## Exercise details
Write out the listing from the line with "left elbow: (377, 415)" to the line with "right shoulder: (21, 466)", both lines included, exactly and nothing beyond. Leave pictures out.
[[ Excerpted records, beginning ]]
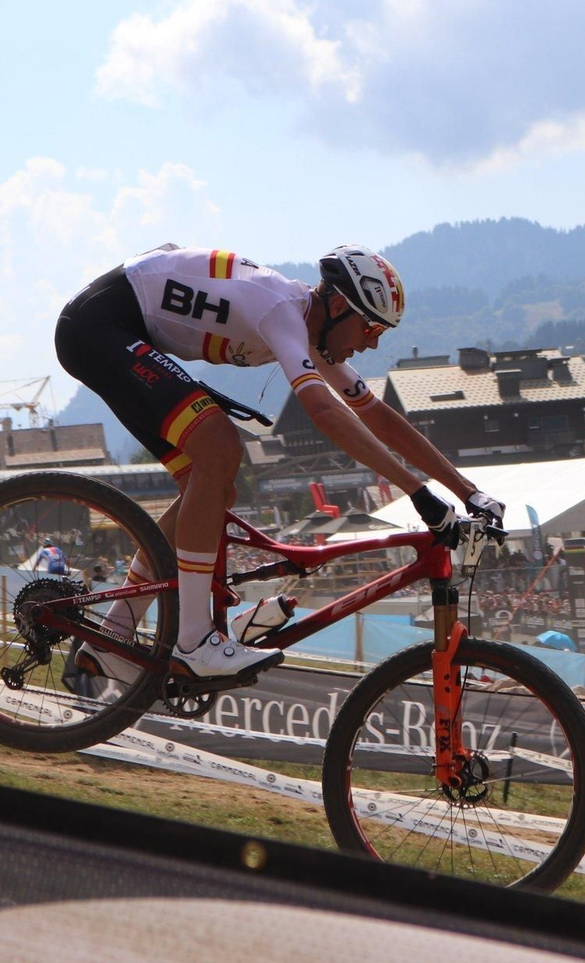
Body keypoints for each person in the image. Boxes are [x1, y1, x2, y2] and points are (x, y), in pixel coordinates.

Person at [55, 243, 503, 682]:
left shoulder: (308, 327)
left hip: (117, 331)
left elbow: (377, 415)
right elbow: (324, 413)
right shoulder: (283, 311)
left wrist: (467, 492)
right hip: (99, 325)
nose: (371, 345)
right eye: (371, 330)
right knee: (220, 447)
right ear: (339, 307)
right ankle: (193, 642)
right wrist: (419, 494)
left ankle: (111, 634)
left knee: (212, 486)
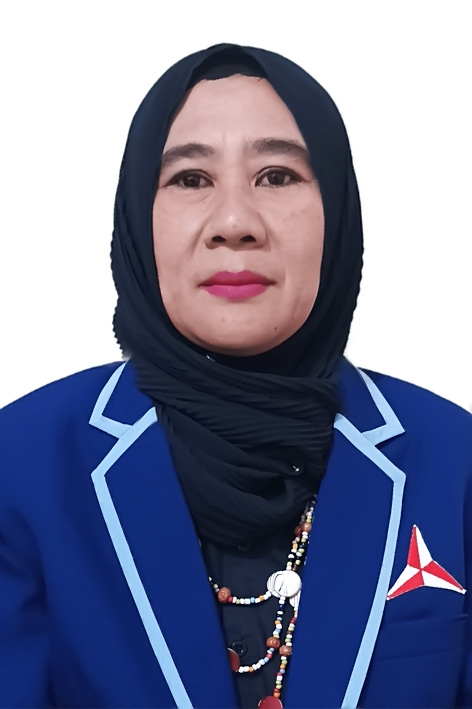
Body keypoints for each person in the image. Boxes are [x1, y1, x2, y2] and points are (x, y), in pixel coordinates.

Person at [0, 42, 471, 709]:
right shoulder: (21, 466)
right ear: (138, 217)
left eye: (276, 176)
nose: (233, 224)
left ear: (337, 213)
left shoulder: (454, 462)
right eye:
[[ Excerpted records, end ]]
## Result of the task
left elbow: (377, 415)
right elbow: (324, 413)
right shoulder: (283, 311)
left wrist: (467, 492)
right hip: (99, 325)
nose: (371, 345)
right eye: (371, 330)
right knee: (220, 447)
right ear: (339, 307)
right ankle: (193, 642)
right wrist: (419, 494)
left ankle: (111, 634)
left knee: (212, 486)
Body keypoints for each person in the image. Boxes are [x1, y1, x2, y2] and points are (x, y), in pixel coordinates.

Person at [0, 42, 471, 709]:
right shoulder: (21, 466)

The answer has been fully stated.